Satyam may be in the dock over World Bank data security breach
13 October 2008
In the midst of global market mayhem, an issue of considerable importance has escaped the media attention it thoroughly deserved - a security breach in the World Bank Group's computer network, one of the largest repositories of sensitive data about the economies of every nation in the world. More alarmingly, this has been a regular occurrence over the last year, or so Fox News has reported.
It is still not known how much information was stolen. But sources inside the bank confirm that servers in the institution's highly-restricted treasury unit were deeply penetrated with spy software last April. Invaders also had full access to the rest of the bank's network for nearly a month in June and July.

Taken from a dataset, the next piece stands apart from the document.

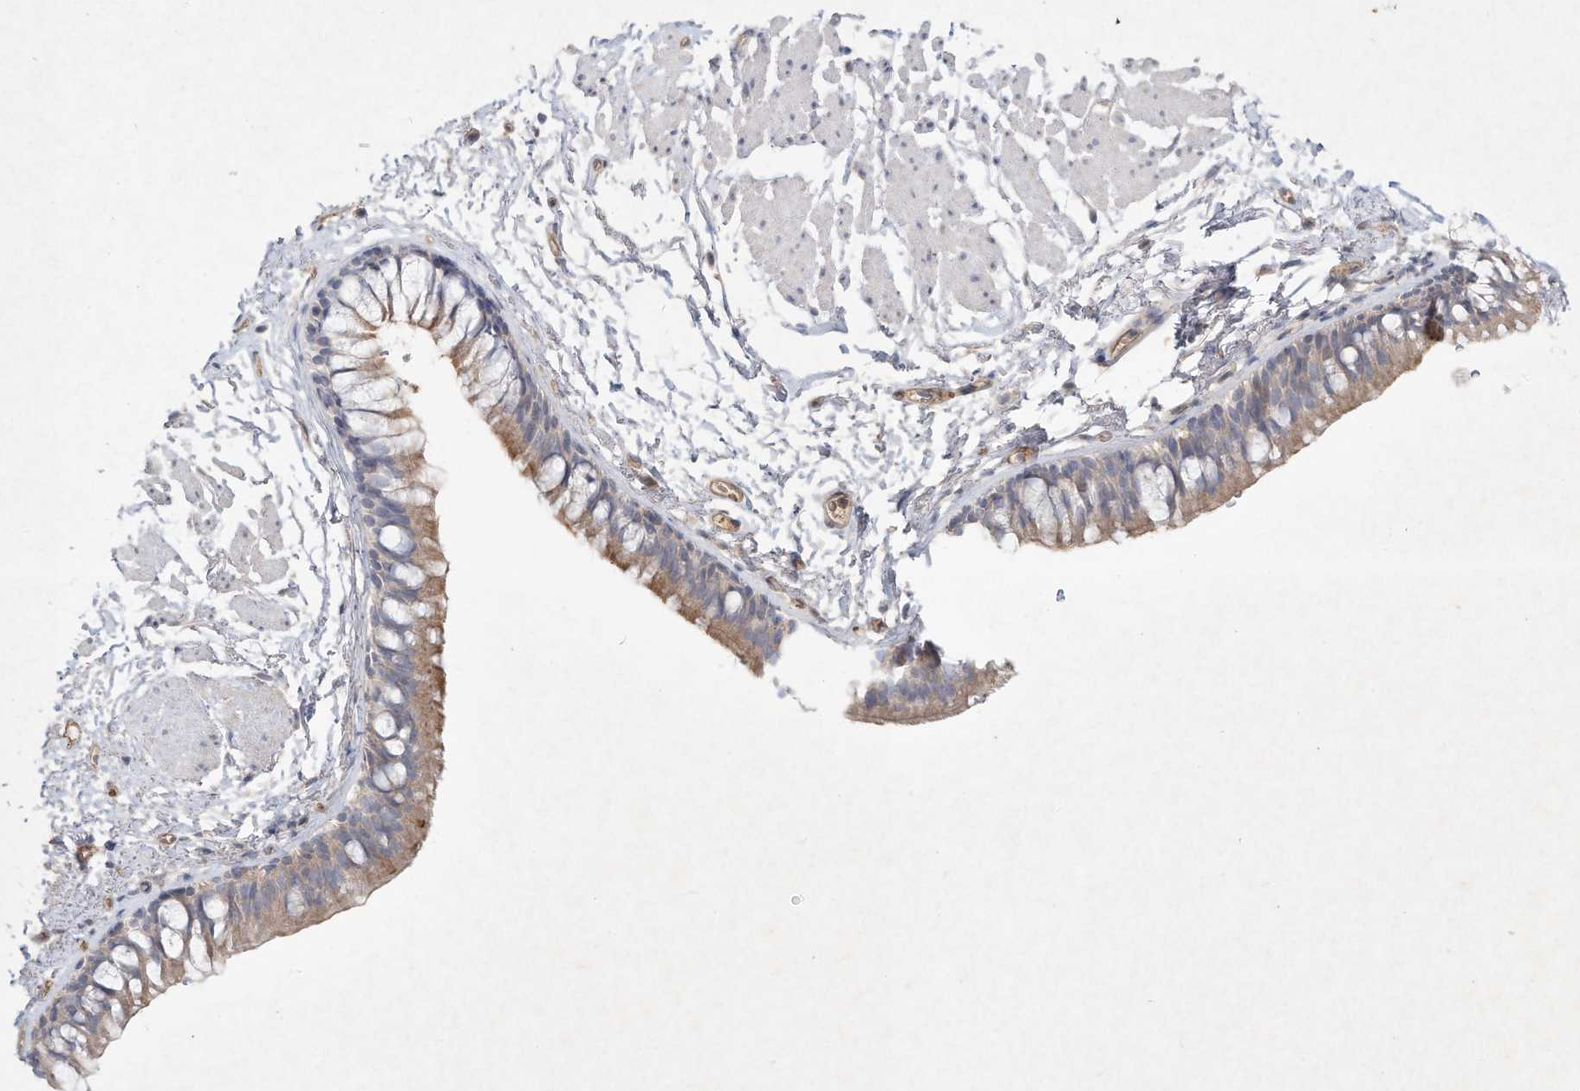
{"staining": {"intensity": "moderate", "quantity": "25%-75%", "location": "cytoplasmic/membranous"}, "tissue": "bronchus", "cell_type": "Respiratory epithelial cells", "image_type": "normal", "snomed": [{"axis": "morphology", "description": "Normal tissue, NOS"}, {"axis": "topography", "description": "Cartilage tissue"}, {"axis": "topography", "description": "Bronchus"}], "caption": "This micrograph demonstrates immunohistochemistry (IHC) staining of normal human bronchus, with medium moderate cytoplasmic/membranous expression in approximately 25%-75% of respiratory epithelial cells.", "gene": "HTR5A", "patient": {"sex": "female", "age": 73}}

In total, at least six major intrusions, two of them using the same group of IP addresses originating from China, have been detected at the World Bank since the summer of 2007, with the most recent breach occurring just last month. Although the bank has taken pains to undermine the seriousness of the problem, leaked internal memos sent by the investigating team confirm the compromise of data in 18 servers, with five of them being classified as containing ''sensitive data''.
This serious issue apparently has a direct India connection. Hyderabad-based computer services major Satyam has been a vendor for the international bank for quite a long period time and was evidently responsible for many of the compromised systems. As a result, there have been reports in the international media that World Bank has barred it from doing offshore work.
The first breach of the bank's secrets was discovered in September, 2007, after the FBI, while at work on a different cybercrime case, notified the bank that something was wrong. The investigators pointed to a part of the bank's network that led out of the Johannesburg hub of the International Finance Corp. (IFC), a bank arm that lends to the private sector.
The second major breach, of the bank's treasury network in Washington, was discovered in April 2008.And now comes the potentially most harmful bit of news for Indian IT providers. A forensic analysis of the treasury breach supposedly revealed spy software which recorded keyboard entries allegedly installed by one or more contractors from Satyam.